Upon the musical comb, the fast treble notes are sounded furthest from the centre and the slower bass notes nearest the centre. Many comb variants were manufactured, including a single comb on smaller instruments, and duplex combs (simultaneous strike) on mid-sized examples of 11-inch-diameter and 15.5-inch-diameter instruments. Most larger twin-combed examples had alternate strike although other manufacturers, notably Symphonion, produced large size instruments with duplex combs.

===Motor===
Almost without exception, all Polyphons are powered by a hand-wound clockwork motor. Polyphon may have devised an electric motor variant of a large coin-operated model in the latter days of production, but to date, no known original examples exist. The motor has an output drive dog, which is a circular component with round-topped dowels arrange to fit the holes in the discs. Discs of small diameter have two centrally located holes (centre drive), while larger discs had a series of holes around the periphery (peripheral drive).

During operation, a disc is placed on the centre post, or centre boss, a pressure bar goes over the disc to hold it in place and the drive dog revolves the disc.

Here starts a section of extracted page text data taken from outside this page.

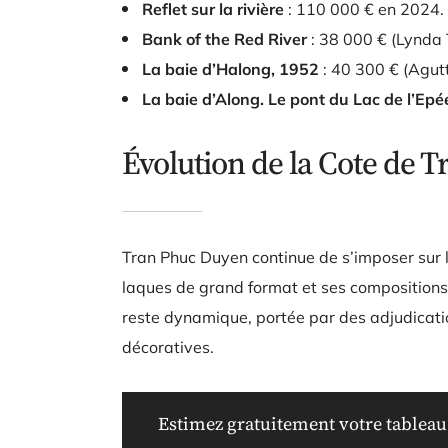
Reflet sur la rivière
: 110 000 € en 2024.
Bank of the Red River
: 38 000 € (Lynda 
La baie d’Halong, 1952
: 40 300 € (Agutt
La baie d’Along. Le pont du Lac de l’Epé
Évolution de la Cote de 
Tran Phuc Duyen continue de s’imposer sur l
laques de grand format et ses compositions
reste dynamique, portée par des adjudicatio
décoratives.
Estimez gratuitement votre tableau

The playing time for each disc varies, dependent upon the diameter. For example, the running time of a 19.5/8 inch-diameter disc (50 cm) is about 1 minute and 50 seconds.

===Modern availability===
Numerous sizes of Polyphons and associated discs were produced, with the diameters ranging from 6 inches to 24.5 inches. It is possible to purchase new discs, currently manufactured in the UK by Renaissance Discs, for every size of Polyphon originally produced. Originals have survived in relatively large numbers, and are often available on internet sales sites.

==Polyphon Musik==

Polyphon disc records and machines followed in Germany 1905 and in England in June 1908. The trade mark was registered in Britain in 1900. Earlier Polyphon overstamped their place of origin.
Polyphon as a label was founded in Leipzig on 8 September 1908 (registered Nr. 110347). In England their Klingsor Records label were repressed under Polyphon around 1910. In June 1913 the label was changed to Pilot.

Polydor label was founded 2 April 1913 in Leipzig and registered on 25 July 1914 (Nr. 316613).
For example, Polyphon Musikwerke entered into Persian market in 1927. In 1927 Polyphon Musikwerke recorded 200 matrices in Iraq followed by making 600 recordings in Tehran. Their agent the Hakkak company opened shops in Baghdad, Tehran and Kermanshah.
Polyphon Musik and Polyphon Record had unique issue series in 36 countries or areas within decades.
In 1931 agreement with Polyphon gave for Decca exclusive British licence to records on this label.

Since 1946 Polydor has been the popular music arm, while the new Deutsche Grammophon Gesellschaft label was going to be a classical music label in 1949. The previous used label Grammophon was disbanded.